### Requirement
All that is needed is the number of lines in the records that contain the word "assign", stated without anything else.

Stored data:
---*---

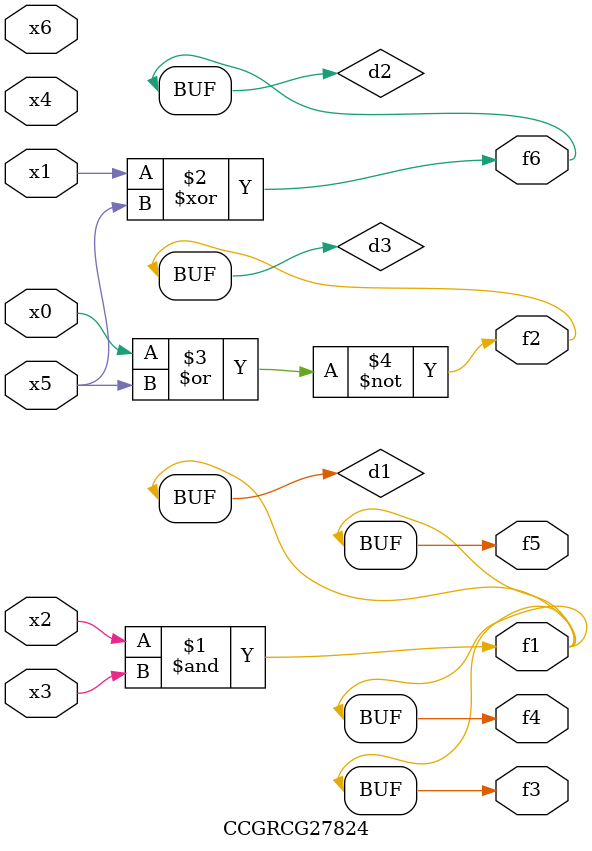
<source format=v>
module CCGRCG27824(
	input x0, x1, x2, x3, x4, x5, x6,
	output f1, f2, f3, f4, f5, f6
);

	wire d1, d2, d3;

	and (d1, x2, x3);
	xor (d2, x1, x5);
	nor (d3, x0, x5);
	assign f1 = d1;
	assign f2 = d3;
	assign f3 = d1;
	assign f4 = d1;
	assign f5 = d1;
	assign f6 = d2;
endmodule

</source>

---*---

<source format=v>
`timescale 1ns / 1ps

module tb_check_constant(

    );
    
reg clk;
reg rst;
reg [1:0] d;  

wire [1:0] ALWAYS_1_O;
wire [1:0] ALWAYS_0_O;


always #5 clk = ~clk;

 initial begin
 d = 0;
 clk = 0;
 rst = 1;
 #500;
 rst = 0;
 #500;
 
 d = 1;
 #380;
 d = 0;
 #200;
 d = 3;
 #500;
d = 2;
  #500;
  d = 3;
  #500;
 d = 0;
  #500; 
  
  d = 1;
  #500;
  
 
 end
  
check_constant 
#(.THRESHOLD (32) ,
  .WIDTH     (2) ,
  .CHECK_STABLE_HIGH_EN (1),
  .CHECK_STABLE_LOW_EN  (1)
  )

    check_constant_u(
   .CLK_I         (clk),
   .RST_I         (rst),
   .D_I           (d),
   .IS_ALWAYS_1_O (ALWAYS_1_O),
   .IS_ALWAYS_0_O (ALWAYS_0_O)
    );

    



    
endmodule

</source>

---*---

### Output
6